The wind sighed through the branches of the tree. It was like a song; it was like a story, and Rasmus answered. He spoke aloud, but no one heard except the tree and the sighing wind.
“Such a chill has come over me. It must be time to go to bed. Sleep! Sleep!”
And he went, not towards the house, but towards the pond where he staggered and fell. The rain was pouring down, and the wind was icy cold, but he didn’t notice. When the sun came up and the crows flew over the reeds in the pond, he woke up, half-dead. If he had laid his head where his feet were lying, he would never have gotten up. The green duckweed would have been his shroud.
During the day Johanna came to the tailor’s house. She helped him and got him to the hospital.
“We have known each other since childhood,” she said. “Your mother gave me both food and drink, and I can never pay her back. You’ll get your health back and really live again.”
And the Lord wanted him to live. But both his health and spirits had their ups and downs.
The swallows and starlings came and flew away and came again. Rasmus became old before his time. He sat alone in his house, which fell more and more into disrepair. He was poor, poorer than Johanna now.
“You don’t have faith,” she said, “and if we don’t have the Lord, what do we have then? You should go take Communion,” she said. “You probably haven’t done that since you were confirmed.”
“Yes, but what good does
“If you say and believe that, then let it be. The Lord doesn’t want to see unwilling guests at his table. But just think about your mother and your childhood years. You were a good and pious boy. May I read a hymn for you?”
“What good does it do?” he asked.
“It always comforts me,” she answered.
“Johanna, I guess you’ve become a saint!” And he looked at her with dull, tired eyes.
And Johanna read the hymn, but not from a book. She didn’t have one. She knew the hymn by heart.
“Those were beautiful words,” he said, “but I couldn’t quite follow it. My head is so heavy.”
Rasmus became an old man, but Else, if we can mention her, wasn’t young any longer either. Rasmus never talked about her. She was a grandmother, and had a little talkative granddaughter who was playing with the other children in the village. Rasmus came and leaned on his cane and stood watching the children play. He smiled at them, and old times shone in his memory. Else’s grandchild pointed at him—“Poor Rasmus!” she yelled. The other little girls followed her example and shouted, “Poor Rasmus!” They ran shouting after the old man.
It was a grey, oppressive day and more followed, but after grey and heavy days comes a day of sunshine.
It was a beautiful Whit Sunday. The church was decorated with green birch branches. It smelled like the forest in the church, and the sun shone over the pews. The big candles on the altar were lit, and there was communion. Johanna was among the kneeling, but Rasmus was not among them. Just that morning the Lord had called him, and with God he found mercy and compassion.

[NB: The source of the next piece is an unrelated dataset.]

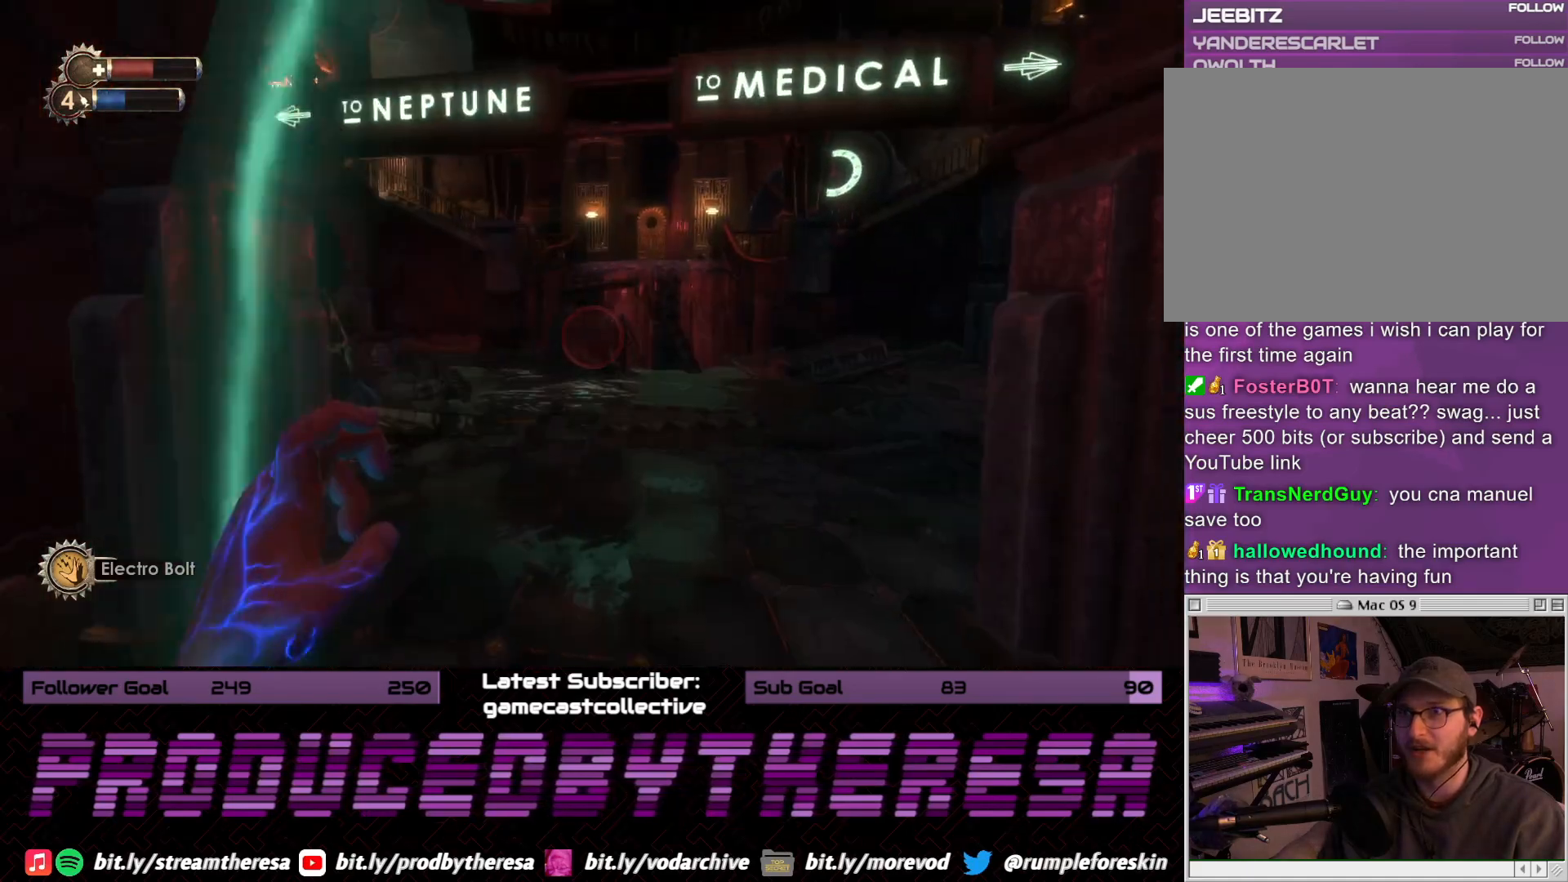
Gameplay with a controller (PlayStation layout); each line is a JSON object with the inputs held at the frame after it (dt_ms = milliseconds from this image to that frame). "events" lists button and stick changes between this image and that frame as [ms after this image, input, new state], when the widget could be followed in between. Not read: DPAD_UP SELECT START.
{"dt_ms": 500, "buttons": [], "left_stick": "left", "right_stick": "left", "events": [[367, "right_stick", "up-left"], [433, "left_stick", "left"], [483, "right_stick", "left"]]}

Many years have passed since then. The tailor’s house is still standing there, but no one lives there now. It could collapse in the first storm in the night. The pond is overgrown with reeds and bog beans. The wind sighs in the old tree. It’s as if you heard a song. The wind is singing it, and the tree is telling the story. If you don’t understand it, ask old Johanna in the poor house.
She lives there and sings her hymn, the one she sang for Rasmus. She thinks about him and prays to the Lord for him, that faithful soul. She can tell about the times that are past, and the memories that sigh in the old tree.
NOTE
1 Danish neoclassical sculptor Bertel Thorvaldsen (1770-1844).
SHE WAS NO GOOD
THE MAYOR STOOD BY the open window. He was wearing a dress shirt with French cuffs, and a pin in the frilled neck piece. He was very well shaven, had done it himself, but he had nicked himself so that a little piece of newspaper was covering the cut.
“Say you!—Boy!” he shouted.
And the boy was none other than the washerwoman’s son, who was passing by and respectfully took off his cap. The brim was bent so it could go in his pocket. The boy stood there respectfully, as if he were standing before the king, in his simple and clean but well-patched clothes and big wooden shoes.
“You’re a good boy,” said the mayor. “You’re polite. I suppose your mother is washing clothes down by the river. That’s where you’re headed with what you have in your pocket. It’s a sad thing about your mother. How much have you got there?”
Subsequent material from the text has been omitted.